A contextualização trazida pelas etiquetas é outro ponto a favor de sua sobrevivência. “Em alguns cenários só o design não vale”, comenta o stylist e professor, que também é colecionador de roupas. Por meio das etiquetas, ele consegue “rastrear” de onde é a peça: “Estudo, bato as costuras, as cores (usadas em determinada coleção), o material de confecção, mas sem a etiqueta com o nome, ela vale um centésimo do que valeria”. E não é exagero: em um bazar, ele já chegou a vender um vestido Miu Miu sem etiqueta por 30 reais. “Não importa que estivesse escrito Made in Italy ou que a etiqueta (informativas) estivesse no padrão de todas as outras da Miu Miu “, explica.

Curiosamente, reparar nas etiquetas é uma das principais dicas que rolam no Tik Tok para aprender como comprar bem em brechó.

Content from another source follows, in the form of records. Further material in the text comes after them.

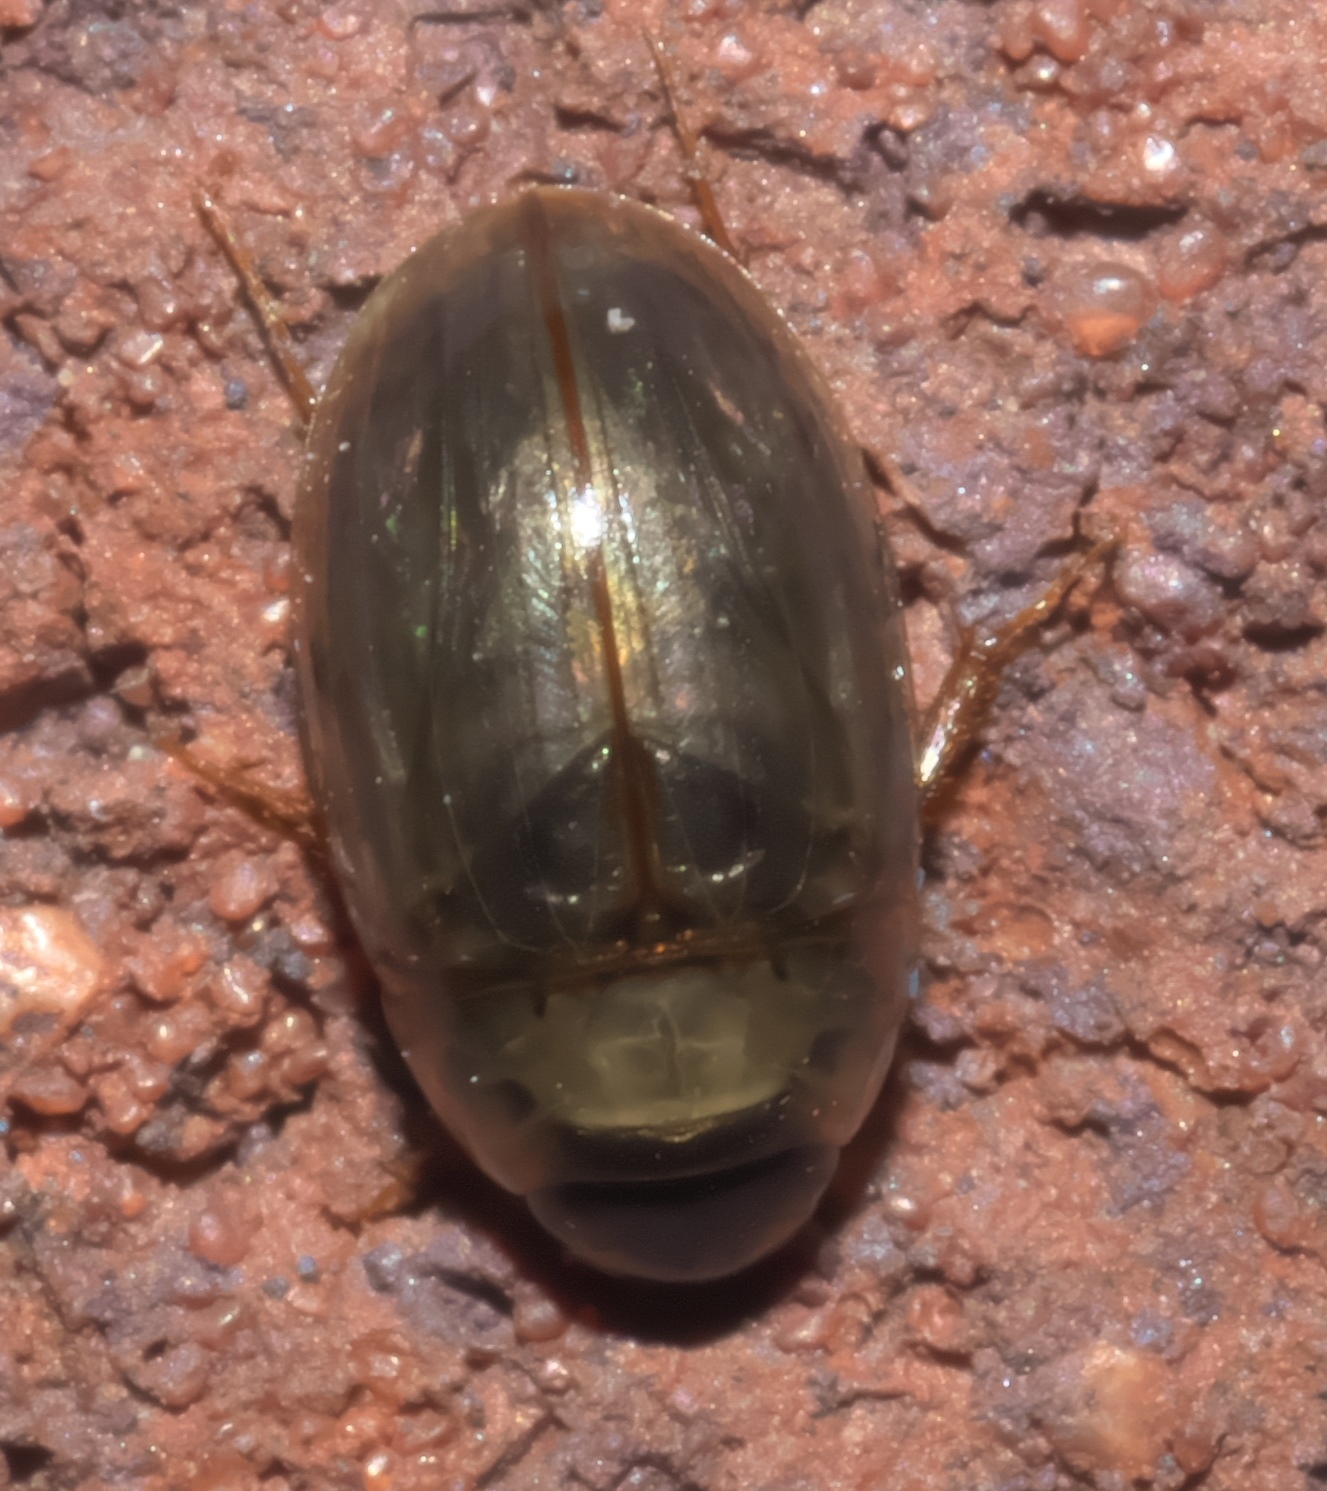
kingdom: Animalia
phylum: Arthropoda
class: Insecta
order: Coleoptera
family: Hydrophilidae
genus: Enochrus
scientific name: Enochrus
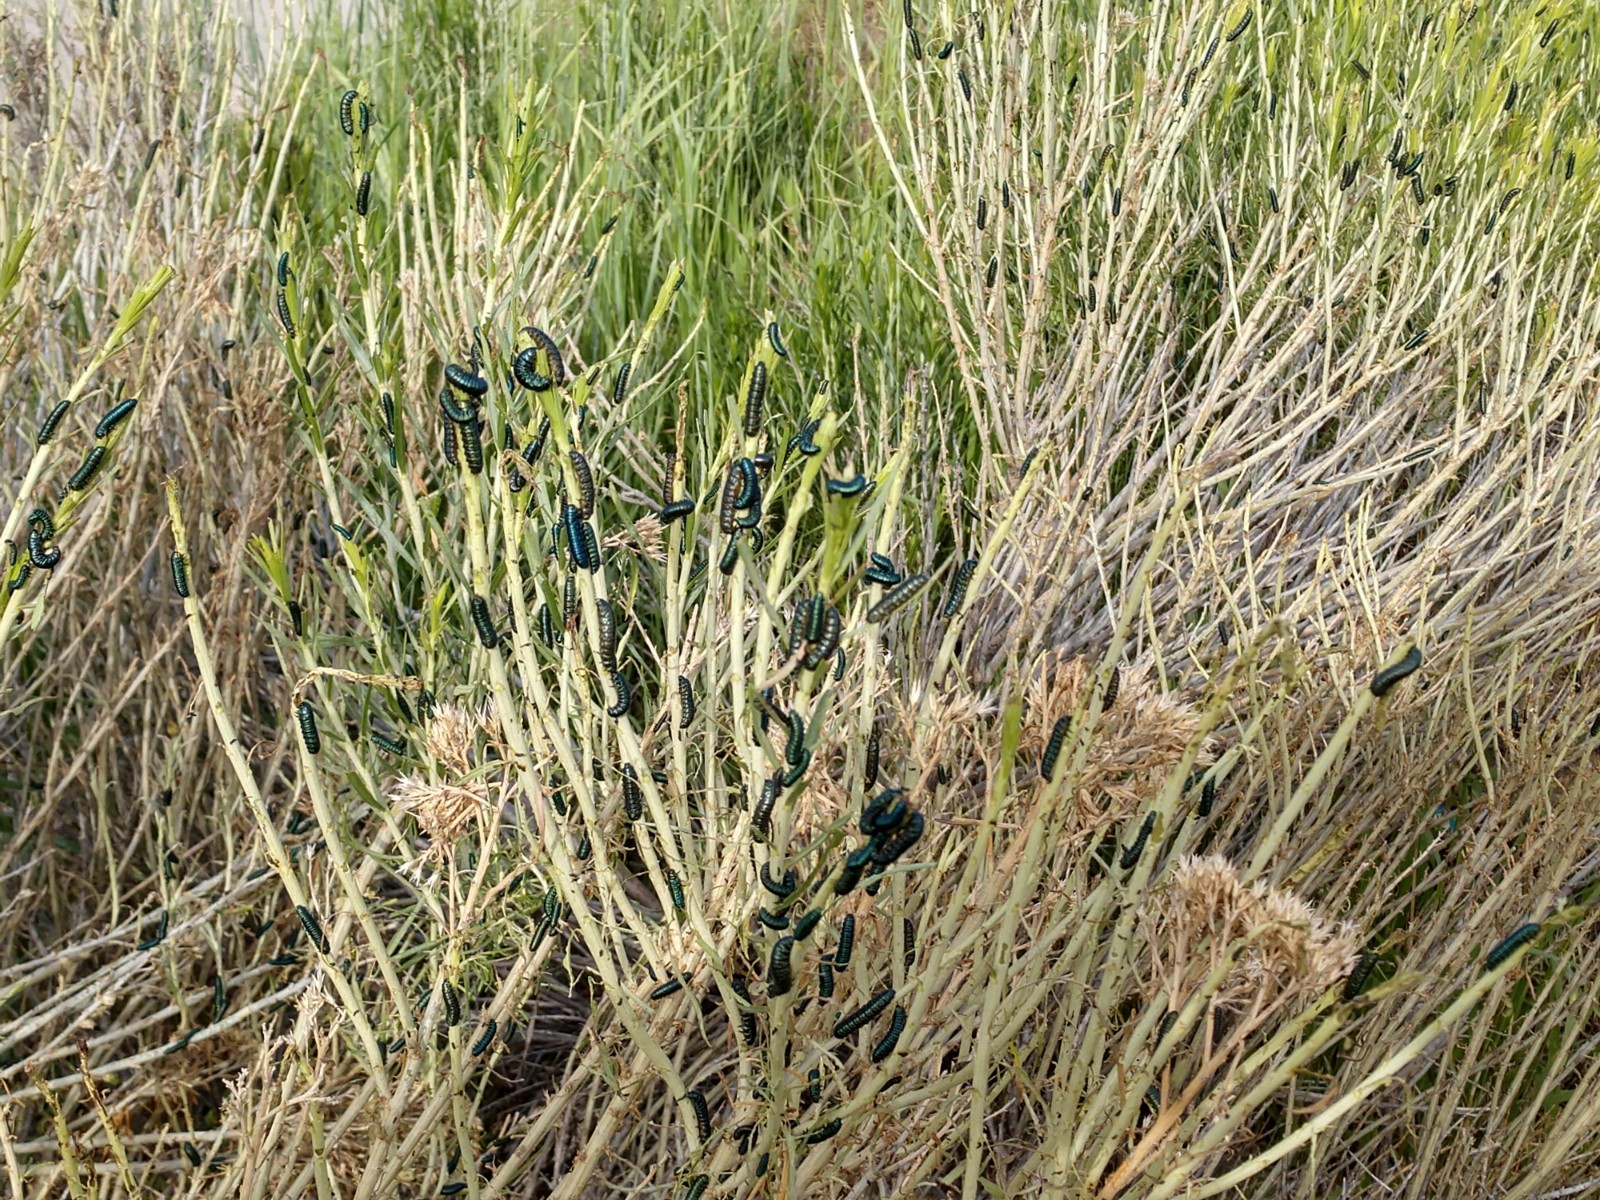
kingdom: Animalia
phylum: Arthropoda
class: Insecta
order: Coleoptera
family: Chrysomelidae
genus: Trirhabda
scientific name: Trirhabda nitidicollis
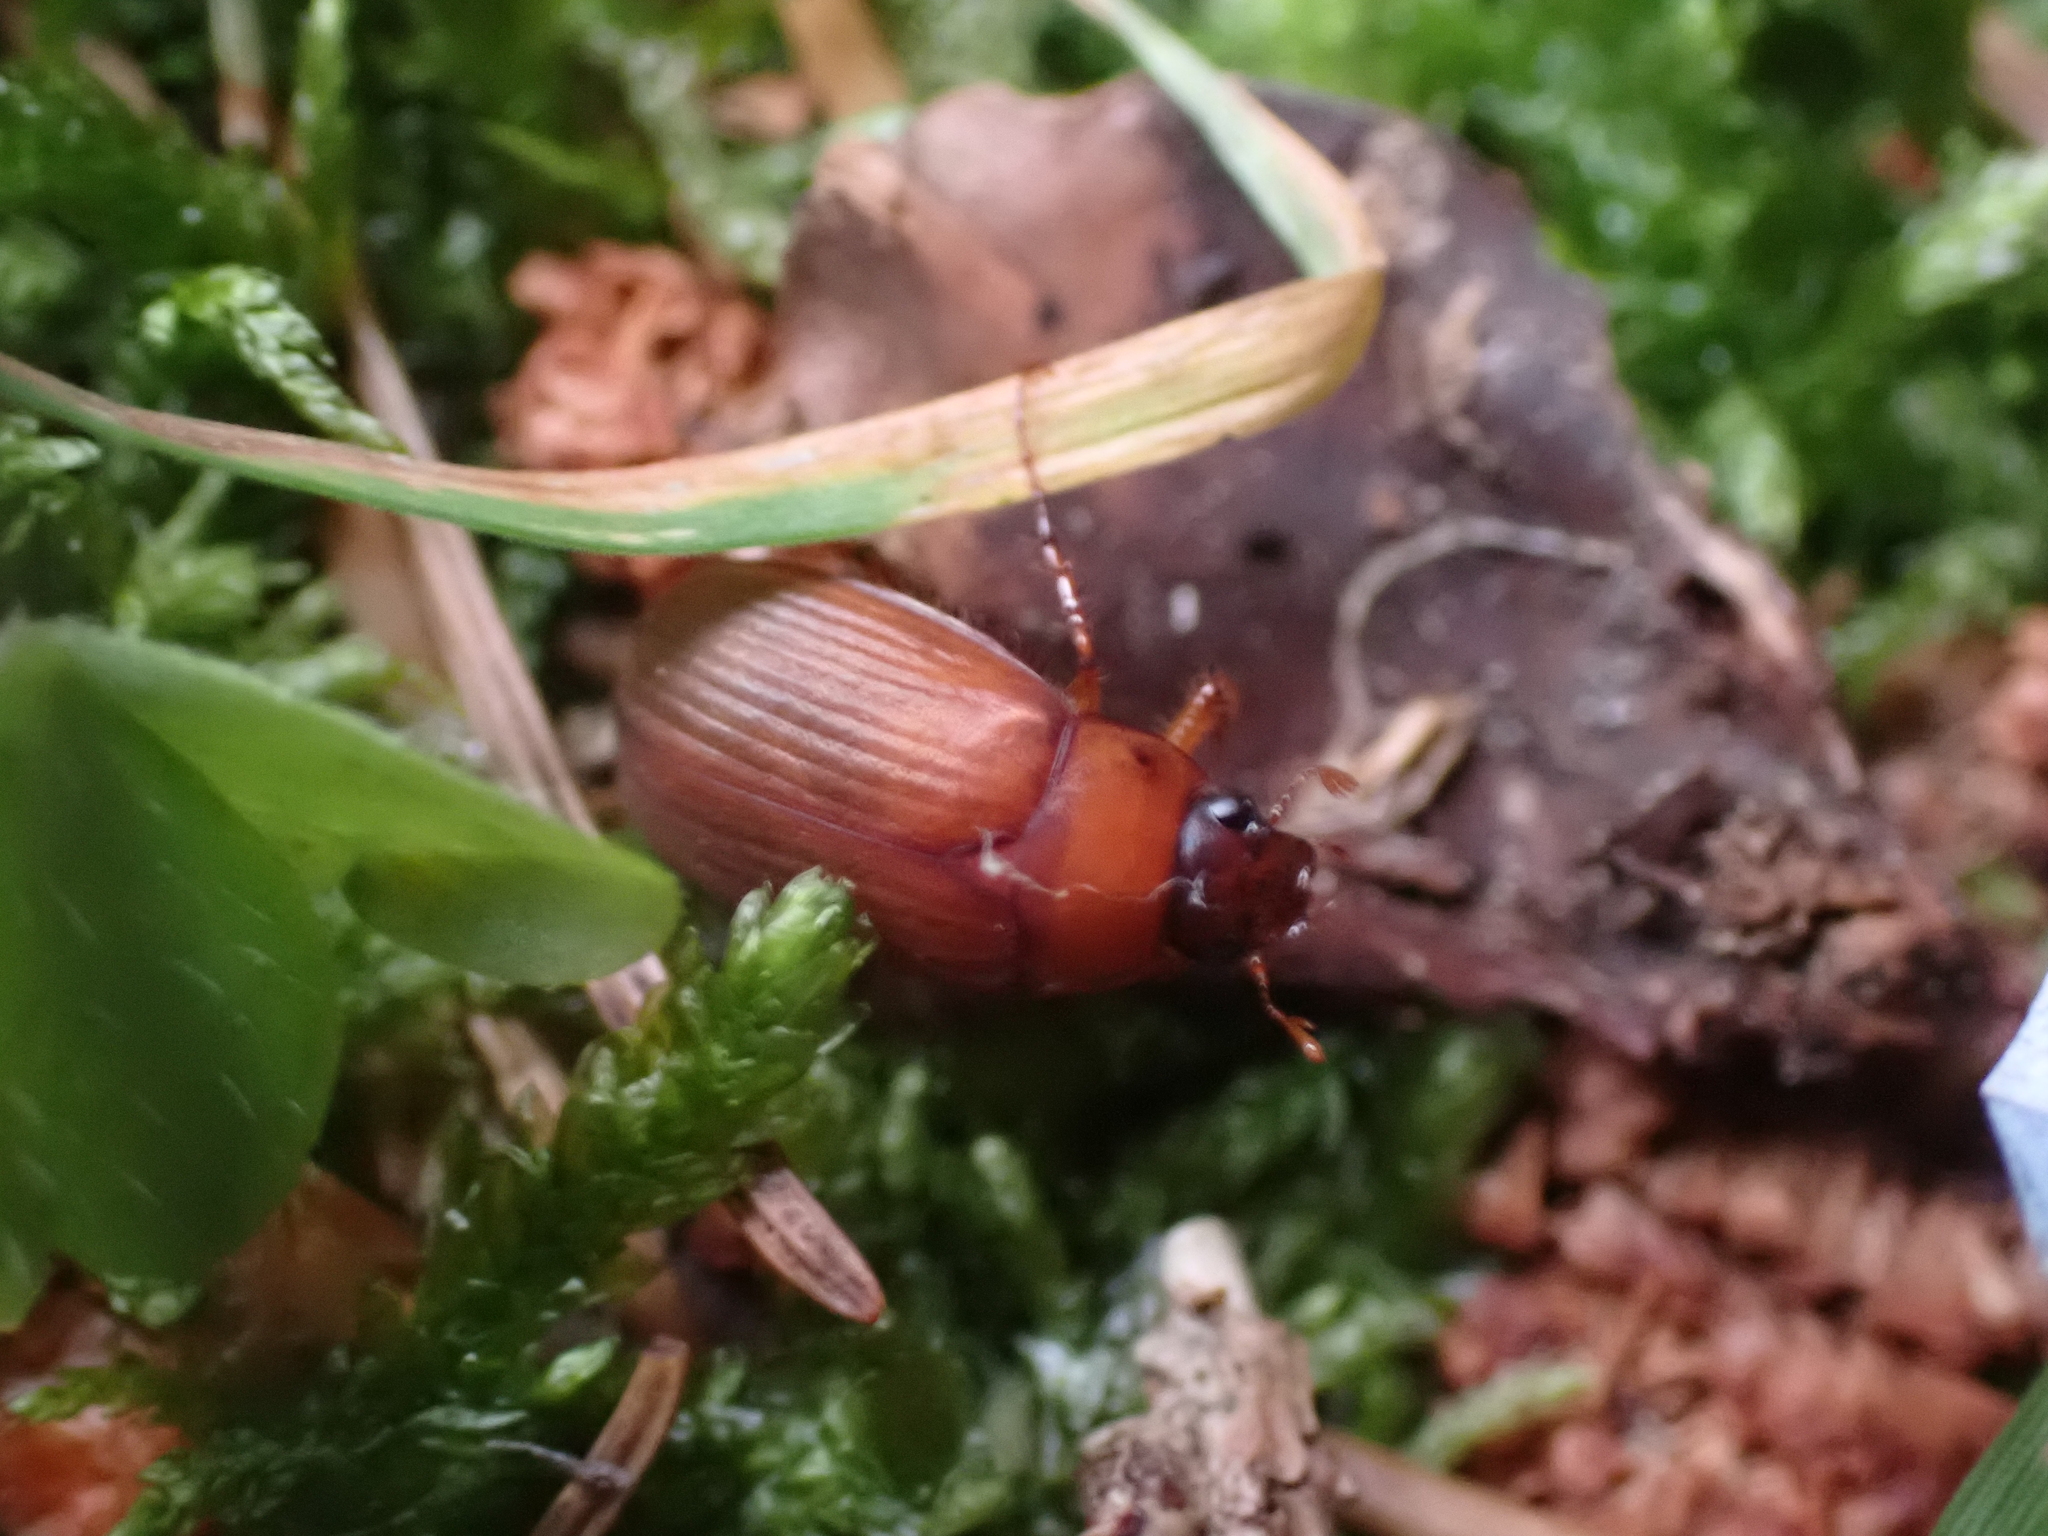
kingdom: Animalia
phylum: Arthropoda
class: Insecta
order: Coleoptera
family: Scarabaeidae
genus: Serica
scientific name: Serica brunnea
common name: Brown chafer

As etiquetas esclarecem se os tecidos são duráveis e de qualidade, mas também qual é o background de uma peça. Neste vídeo, é ensinado como você pode comprar roupas de luxo por uma pechincha, ainda que você nunca tenha ouvido falar na marca, simplesmente ao pesquisar o nome estampado na etiqueta. “Encontrei uma camisa listrada com a etiqueta da St. John’s Bay, pesquisei no google e vi que hoje a marca se chama somente St. John’s, sem o Bay, e ela está à venda na Farfetch com blusas de mais de 5 mil reais”, conta a proprietária do perfil Falco Brechó, celebrando o achado.

Com demandas cada vez mais intensas por uma economia circular, a etiqueta enquanto informação poderá ser completamente digitalizada, mas como símbolo de autenticidade, identificação e pertencimento, deverá permanecer entre as criações – sejam elas físicas ou não.